Lucia Landrum Murchison (December 18, 1900 – January 31, 1983) was an American social worker and clubwoman. She was president of the South Carolina Public Health Association in 1965, and there is an annual Lucia Murchison Public Health Social Work Conference named in her memory.

== Early life and education ==
Murchison was born on Edisto Island, and raised in Lee County, South Carolina, the daughter of Hugh Roderick Murchison and Lucia Landrum Murchison. Her father was a Presbyterian minister and chaplain of the University of South Carolina. She graduated from Agnes Scott College in 1922, and earned a master's degree in social service at Johns Hopkins University. Her graduate thesis was a study of policies concerning juvenile gonorrhea patients in Baltimore.

== Career ==
Murchison was a social worker at the Children's Hospital in Washington, D.C., and a member of the Child Welfare Committee of the Council of Social Agencies in the District of Columbia in the 1930s. In 1937 and 1938, representing the Association of the Junior Leagues of America, she served on the planning committee of a conference on Better Care for Mothers and Babies, held in Washington, D.C. In 1931, she addressed the Washington chapter of the National Association of Social Workers, saying "the medical social worker sees the patient not merely as an isolated unfortunate person occupying a hospital bed but as a member belonging to a family or community group that is altered because of sickness."

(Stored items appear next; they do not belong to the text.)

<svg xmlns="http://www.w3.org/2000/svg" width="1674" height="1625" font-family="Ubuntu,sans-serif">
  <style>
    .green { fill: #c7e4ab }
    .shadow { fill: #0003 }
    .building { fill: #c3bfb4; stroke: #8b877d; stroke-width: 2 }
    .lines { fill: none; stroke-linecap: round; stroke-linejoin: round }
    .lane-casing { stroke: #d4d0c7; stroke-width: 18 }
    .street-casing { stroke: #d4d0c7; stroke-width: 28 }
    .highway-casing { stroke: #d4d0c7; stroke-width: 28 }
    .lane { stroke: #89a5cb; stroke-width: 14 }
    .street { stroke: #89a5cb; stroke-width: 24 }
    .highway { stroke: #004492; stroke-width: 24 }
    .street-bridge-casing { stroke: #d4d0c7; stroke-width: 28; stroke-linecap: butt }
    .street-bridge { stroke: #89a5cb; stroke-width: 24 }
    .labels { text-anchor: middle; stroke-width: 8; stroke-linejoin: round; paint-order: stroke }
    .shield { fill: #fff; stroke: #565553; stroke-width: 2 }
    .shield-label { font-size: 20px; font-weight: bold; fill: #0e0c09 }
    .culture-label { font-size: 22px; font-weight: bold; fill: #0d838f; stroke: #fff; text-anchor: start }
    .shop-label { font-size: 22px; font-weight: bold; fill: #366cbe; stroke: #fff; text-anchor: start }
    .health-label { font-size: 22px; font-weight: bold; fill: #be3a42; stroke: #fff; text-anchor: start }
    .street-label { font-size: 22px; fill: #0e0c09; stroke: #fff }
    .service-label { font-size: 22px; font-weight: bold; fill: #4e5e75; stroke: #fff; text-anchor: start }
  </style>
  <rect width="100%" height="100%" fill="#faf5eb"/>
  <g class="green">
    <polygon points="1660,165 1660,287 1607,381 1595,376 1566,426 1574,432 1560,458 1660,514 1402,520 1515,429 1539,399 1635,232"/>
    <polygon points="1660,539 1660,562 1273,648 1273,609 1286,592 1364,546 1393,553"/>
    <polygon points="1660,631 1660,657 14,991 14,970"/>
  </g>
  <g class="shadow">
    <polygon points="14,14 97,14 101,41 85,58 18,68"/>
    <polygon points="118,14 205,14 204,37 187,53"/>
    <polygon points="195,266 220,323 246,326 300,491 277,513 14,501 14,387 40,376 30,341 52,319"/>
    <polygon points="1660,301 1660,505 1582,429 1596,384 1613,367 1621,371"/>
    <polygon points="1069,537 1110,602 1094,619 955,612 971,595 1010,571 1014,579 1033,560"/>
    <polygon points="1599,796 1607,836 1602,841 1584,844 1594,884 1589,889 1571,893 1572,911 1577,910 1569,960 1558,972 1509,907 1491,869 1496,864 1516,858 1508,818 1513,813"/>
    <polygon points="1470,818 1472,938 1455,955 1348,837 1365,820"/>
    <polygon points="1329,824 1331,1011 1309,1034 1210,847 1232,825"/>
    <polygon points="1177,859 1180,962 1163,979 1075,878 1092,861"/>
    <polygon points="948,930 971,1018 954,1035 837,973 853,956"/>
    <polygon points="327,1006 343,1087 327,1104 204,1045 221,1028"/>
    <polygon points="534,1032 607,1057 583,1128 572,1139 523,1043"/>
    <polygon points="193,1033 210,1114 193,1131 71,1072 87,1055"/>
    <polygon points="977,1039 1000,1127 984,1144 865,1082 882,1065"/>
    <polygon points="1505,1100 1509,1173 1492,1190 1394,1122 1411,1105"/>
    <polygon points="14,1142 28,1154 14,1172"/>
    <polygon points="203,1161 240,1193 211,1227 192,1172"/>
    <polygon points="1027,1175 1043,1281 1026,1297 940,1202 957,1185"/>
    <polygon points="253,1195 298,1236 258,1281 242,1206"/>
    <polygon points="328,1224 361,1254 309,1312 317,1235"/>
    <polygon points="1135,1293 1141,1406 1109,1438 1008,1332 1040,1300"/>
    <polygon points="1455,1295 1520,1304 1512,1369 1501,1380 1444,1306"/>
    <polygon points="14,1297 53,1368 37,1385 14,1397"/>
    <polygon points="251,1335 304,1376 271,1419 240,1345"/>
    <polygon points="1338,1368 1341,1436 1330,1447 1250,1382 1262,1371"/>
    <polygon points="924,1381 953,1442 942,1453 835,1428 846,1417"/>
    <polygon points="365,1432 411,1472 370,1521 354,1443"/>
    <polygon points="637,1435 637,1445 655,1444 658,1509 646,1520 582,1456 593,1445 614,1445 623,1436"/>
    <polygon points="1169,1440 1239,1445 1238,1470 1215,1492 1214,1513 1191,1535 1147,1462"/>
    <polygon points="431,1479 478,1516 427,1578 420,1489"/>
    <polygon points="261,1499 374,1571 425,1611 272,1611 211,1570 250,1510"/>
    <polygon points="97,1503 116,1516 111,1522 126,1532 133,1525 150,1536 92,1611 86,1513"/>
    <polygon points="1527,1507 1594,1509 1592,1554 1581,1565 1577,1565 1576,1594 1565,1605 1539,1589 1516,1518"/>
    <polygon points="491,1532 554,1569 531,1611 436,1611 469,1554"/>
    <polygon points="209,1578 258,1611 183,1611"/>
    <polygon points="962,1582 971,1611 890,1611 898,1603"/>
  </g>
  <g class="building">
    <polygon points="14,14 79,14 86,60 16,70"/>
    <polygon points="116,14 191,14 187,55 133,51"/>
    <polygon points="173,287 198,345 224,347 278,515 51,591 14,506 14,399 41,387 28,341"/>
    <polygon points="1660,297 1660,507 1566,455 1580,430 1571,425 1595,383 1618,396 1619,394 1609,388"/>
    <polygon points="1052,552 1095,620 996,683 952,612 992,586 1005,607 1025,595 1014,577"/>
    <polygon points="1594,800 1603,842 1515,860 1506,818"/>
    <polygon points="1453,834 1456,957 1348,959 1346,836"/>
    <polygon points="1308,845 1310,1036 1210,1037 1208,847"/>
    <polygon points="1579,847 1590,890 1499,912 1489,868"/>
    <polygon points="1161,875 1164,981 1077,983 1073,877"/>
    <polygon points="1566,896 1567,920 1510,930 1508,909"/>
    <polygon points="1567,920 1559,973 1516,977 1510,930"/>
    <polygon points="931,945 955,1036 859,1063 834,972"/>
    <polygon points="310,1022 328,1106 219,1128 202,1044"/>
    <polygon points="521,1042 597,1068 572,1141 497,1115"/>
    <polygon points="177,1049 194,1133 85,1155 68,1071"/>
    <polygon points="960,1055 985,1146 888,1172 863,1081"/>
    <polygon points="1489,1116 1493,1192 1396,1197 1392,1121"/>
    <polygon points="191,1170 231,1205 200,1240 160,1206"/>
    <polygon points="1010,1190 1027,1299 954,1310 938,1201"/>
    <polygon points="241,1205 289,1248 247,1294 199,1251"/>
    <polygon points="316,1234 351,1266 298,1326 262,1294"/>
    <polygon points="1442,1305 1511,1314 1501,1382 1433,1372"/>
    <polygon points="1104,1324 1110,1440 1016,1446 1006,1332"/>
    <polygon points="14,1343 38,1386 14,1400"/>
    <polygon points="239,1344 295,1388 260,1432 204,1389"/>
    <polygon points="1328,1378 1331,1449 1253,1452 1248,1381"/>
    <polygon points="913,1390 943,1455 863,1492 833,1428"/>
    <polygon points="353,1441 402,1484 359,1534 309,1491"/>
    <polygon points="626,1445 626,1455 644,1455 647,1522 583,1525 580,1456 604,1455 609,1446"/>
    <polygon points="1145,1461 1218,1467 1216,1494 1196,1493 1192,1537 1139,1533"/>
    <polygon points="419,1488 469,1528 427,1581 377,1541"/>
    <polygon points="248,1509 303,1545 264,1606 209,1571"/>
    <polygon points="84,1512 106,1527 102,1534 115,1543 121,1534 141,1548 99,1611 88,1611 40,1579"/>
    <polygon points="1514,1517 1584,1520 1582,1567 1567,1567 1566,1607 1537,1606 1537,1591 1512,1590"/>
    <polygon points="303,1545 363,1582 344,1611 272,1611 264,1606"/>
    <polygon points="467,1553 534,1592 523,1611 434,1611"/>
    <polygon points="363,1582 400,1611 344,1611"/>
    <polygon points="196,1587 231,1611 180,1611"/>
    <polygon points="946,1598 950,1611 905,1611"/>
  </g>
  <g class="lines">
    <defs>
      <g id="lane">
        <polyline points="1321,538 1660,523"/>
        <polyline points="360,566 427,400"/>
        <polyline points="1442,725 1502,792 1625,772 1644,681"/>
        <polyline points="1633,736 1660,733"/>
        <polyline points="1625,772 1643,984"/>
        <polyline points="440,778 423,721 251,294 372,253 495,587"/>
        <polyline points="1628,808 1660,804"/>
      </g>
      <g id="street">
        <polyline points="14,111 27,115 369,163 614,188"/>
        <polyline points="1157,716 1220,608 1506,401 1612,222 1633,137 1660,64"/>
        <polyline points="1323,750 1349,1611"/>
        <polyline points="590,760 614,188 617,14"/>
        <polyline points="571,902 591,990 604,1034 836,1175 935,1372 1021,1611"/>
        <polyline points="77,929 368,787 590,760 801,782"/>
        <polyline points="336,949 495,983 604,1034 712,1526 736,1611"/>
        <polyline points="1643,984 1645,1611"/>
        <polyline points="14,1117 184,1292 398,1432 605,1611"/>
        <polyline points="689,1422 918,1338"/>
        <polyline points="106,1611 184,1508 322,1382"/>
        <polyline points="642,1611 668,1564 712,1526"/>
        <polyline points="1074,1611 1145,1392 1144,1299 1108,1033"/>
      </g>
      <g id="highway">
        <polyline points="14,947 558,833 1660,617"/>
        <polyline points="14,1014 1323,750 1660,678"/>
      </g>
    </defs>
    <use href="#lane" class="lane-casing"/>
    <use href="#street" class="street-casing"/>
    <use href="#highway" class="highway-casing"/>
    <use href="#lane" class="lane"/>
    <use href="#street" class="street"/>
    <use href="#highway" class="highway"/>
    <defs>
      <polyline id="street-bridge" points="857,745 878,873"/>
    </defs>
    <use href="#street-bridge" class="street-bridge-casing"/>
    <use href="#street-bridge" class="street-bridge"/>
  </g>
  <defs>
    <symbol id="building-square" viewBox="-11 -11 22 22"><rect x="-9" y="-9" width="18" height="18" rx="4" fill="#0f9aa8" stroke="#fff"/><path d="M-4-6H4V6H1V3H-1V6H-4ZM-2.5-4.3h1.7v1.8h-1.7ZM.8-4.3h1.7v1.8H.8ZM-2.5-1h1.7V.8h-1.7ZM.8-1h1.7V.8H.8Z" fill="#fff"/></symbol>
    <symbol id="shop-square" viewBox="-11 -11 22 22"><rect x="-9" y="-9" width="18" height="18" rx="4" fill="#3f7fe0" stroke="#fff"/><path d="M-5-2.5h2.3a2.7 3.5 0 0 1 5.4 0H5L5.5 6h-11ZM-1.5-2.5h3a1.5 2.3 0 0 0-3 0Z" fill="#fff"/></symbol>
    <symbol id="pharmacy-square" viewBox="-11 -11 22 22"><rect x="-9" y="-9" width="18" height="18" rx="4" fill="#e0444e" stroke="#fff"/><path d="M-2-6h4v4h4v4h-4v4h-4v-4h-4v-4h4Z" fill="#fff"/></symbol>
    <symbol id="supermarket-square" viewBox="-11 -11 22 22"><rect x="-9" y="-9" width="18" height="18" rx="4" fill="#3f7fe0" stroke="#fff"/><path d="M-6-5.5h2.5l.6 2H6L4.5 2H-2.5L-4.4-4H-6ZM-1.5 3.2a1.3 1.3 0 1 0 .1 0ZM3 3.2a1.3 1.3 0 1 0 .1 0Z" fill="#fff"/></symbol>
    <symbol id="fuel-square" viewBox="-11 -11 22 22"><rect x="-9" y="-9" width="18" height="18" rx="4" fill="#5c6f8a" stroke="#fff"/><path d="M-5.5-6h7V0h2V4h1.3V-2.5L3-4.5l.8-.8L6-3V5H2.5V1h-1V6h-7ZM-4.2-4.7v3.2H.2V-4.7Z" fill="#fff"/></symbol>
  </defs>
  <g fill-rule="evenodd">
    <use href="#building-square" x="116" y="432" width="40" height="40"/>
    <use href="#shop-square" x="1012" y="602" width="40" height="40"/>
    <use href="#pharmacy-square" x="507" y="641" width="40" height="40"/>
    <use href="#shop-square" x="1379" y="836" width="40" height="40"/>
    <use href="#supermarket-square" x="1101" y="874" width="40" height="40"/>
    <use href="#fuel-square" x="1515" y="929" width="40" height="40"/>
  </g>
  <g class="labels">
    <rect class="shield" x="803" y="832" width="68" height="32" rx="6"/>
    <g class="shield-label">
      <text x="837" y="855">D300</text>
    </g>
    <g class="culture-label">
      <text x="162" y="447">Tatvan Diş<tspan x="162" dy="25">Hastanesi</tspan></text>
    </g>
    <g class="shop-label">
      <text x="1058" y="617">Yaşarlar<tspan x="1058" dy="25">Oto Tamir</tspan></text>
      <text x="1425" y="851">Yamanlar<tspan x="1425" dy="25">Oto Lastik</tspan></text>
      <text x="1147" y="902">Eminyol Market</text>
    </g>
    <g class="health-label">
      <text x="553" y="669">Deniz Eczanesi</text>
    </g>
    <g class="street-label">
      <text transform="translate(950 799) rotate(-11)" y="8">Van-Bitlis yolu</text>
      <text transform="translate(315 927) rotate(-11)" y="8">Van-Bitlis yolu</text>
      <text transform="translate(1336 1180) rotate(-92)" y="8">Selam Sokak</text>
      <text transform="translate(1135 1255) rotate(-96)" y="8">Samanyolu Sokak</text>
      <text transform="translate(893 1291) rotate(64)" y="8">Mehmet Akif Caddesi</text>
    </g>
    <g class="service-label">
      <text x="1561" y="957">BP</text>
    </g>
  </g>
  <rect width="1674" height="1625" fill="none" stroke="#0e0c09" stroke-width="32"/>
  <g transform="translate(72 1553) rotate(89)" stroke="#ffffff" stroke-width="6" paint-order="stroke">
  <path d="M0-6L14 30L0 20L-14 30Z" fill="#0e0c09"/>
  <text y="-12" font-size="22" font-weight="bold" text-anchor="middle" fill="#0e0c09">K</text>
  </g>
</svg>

Murchison was active in Altrusa, and president of the Columbia, South Carolina, chapter in the mid-1940s. She was an officer of the Columbia Hearing Society in the 1950s. She was president of the South Carolina Public Health Association in 1965. She was a South Carolina delegate to two White House Conferences on Children and Youth, in 1950 and 1960.

== Honors ==
In 1955, Murchison received an Award of Merit from the South Carolina Mental Health Association. In 1966, she was honored by the National Association of Social Workers for her career in the field. In 1973, she was honored with the James A. Hayne Award from the South Carolina Public Health Association.

== Publications ==

- "Care of Premature Babies in South Carolina: Staff Education Conferences for Public Health Nurses" (1946, with Hettie Hough)

== Personal life and legacy ==
Murchison died in 1983, at the age of 82, in Lexington, South Carolina. There is an annual Lucia Murchison Public Health Social Work Conference named in her memory.